I'm going to put this PR on hiatus to focus on Conreq Core. Trying to get a release out by the end of December.

[Archmonger]

Just an idea...

A fix for this could also be done upstream in django/channels. It looks like the channels team expects async websockets to have no sync code within their methods, Perhaps WS receive/send execution belongs in a thread?

Django 4.0 comes out December 6th and it makes improvements to the request handler by running each independent request within it's own thread. I don't know if that extends to the websocket request handler though, so I suppose I'll wait and see.

[Archmonger]

New implementation avoids Janus.

Utilizes a backhaul thread (running an asyncio loop) to execute _run_dispatch_loop and _recv_queue_put.

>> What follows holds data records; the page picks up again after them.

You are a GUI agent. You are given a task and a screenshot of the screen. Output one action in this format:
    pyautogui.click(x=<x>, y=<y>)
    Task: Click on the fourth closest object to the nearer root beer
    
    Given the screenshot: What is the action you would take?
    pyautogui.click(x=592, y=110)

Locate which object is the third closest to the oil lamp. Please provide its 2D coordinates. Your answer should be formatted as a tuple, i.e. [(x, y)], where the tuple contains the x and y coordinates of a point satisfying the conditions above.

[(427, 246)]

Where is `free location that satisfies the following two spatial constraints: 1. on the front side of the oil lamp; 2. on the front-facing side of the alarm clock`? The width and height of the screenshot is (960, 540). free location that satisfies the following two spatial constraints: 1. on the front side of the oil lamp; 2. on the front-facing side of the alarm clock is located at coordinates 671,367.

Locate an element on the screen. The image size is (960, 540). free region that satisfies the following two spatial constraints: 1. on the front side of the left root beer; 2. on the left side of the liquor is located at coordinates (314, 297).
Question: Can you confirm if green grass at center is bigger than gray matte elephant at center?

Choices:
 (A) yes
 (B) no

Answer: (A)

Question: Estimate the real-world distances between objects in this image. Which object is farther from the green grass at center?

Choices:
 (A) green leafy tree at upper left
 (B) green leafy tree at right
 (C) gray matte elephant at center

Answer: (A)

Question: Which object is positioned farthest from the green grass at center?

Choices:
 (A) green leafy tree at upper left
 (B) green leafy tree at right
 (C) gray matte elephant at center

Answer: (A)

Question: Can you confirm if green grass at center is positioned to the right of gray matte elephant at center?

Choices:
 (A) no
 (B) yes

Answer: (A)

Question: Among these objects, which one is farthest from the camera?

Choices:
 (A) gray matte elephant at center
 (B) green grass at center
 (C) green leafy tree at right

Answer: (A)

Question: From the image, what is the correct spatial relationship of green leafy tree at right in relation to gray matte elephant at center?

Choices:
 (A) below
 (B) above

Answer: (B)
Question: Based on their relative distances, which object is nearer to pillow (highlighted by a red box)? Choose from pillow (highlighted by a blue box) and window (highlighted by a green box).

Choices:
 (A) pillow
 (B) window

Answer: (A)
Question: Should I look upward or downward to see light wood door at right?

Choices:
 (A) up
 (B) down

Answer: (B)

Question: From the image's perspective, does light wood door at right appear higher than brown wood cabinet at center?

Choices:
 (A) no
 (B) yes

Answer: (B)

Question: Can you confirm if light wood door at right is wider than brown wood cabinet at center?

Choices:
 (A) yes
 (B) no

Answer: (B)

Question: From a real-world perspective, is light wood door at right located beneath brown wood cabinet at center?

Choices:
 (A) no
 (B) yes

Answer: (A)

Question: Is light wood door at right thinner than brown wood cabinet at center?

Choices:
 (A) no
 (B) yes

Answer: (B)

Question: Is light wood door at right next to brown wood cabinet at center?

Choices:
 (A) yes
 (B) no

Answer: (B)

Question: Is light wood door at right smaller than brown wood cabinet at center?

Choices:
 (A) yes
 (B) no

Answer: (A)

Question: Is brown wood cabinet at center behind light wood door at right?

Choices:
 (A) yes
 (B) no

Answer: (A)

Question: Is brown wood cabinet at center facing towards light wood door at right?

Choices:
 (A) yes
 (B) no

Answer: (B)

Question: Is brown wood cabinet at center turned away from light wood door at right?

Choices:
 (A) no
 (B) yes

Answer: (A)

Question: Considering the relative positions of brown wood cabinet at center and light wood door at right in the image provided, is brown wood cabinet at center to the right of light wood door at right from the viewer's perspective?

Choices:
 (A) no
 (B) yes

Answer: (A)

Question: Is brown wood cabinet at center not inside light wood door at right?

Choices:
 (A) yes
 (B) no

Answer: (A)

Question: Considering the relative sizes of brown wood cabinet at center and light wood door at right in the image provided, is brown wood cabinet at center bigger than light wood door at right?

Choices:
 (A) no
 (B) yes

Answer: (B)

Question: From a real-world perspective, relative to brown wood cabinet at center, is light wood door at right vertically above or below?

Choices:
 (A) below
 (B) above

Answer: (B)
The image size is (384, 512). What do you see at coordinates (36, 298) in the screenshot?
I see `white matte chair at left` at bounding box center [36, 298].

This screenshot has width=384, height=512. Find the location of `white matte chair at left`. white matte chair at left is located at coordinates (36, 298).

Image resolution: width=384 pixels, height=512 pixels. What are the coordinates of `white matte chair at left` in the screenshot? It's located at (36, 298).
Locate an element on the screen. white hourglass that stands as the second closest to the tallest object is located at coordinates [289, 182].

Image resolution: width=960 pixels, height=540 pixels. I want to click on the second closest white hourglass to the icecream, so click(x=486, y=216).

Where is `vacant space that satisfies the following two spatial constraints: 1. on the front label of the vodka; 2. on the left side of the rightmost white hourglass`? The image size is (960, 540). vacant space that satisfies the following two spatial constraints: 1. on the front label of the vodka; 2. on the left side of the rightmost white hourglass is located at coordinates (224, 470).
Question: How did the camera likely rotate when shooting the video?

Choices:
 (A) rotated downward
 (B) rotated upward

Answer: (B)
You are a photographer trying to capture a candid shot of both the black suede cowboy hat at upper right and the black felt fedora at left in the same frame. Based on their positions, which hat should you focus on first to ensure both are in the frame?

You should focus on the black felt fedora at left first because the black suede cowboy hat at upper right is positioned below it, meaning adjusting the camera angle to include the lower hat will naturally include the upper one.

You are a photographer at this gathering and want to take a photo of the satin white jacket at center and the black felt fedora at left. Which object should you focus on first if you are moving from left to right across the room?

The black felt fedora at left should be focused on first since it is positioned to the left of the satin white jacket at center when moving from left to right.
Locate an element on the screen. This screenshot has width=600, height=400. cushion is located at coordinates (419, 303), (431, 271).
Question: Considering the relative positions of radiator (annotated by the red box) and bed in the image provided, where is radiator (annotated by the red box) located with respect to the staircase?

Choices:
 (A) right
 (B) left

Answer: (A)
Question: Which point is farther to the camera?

Unfortunately same results as the previous implementation. Vastly improves concurrency, but adds latency to layout updates.

[rmorshea]

Given that this is a trade-off, can we add an option which would allow someone to choose what they want to do? Maybe IDOM_RUN_IN_THREAD?

[Archmonger]

I'd say yes depending on how things turn out on options two and three.

I'm going to put together a quick test to measure the performance gains via this implementation. Simplest form would be rendering 100+ components on the page and comparing the threaded and non-threaded implementations.

Side Note (pure speculation)

It seems like the the first layout render (dispatch_single_view execution stack) takes significantly longer than subsequent layout updates. Blocking the WS event loop for that extended duration appears to be the main problem here in terms of concurrency. Subsequent layout update times appear to be (untested) trivial in execution time.

Is there a significant amount of sync code that runs on the first layout paint? Could it be possible to asyncifiy some parts of the first paint stack, or thread parts that need to be sync?

I might need to profile the dispatch loop using Yappi to dig deeper on this.

[Archmonger]

Test Case

  <h1>IDOM Test Page</h1>
  <!-- repeat_val = range(25) -->
  {% for x in repeat_val %}
  <div>{% idom_component "test_app.components.HelloWorld" class="hello-world" %}</div>
  <div>{% idom_component "test_app.components.Button" class="button" %}</div>
  <div>{% idom_component "test_app.components.ParametrizedComponent" class="parametarized-component" x=123 y=456 %}</div>
  <div>{% idom_component "test_app.components.SimpleBarChart" class="simple-bar-chart" %}</div>
  {% endfor %}

Results

Test Case	Seconds Elapsed
100 Components Threaded	5.22s
100 Components (Main branch)	5.88s

Analysis

With a performance gain of only 11% on first paint, I'm going to close off this PR.

The results are more noticeable at smaller quantities (as seen in the previous test), but bulk testing is more important in this scenario. Perhaps it's the first WS handshake with the server that is expensive?

Not worth adding noticeable latency on subsequent layout updates for trivial performance improvements.

These results also tell us that Django-IDOM can first paint roughly 18 components per second (using the development webserver).

[rmorshea]

Thanks for looking into this!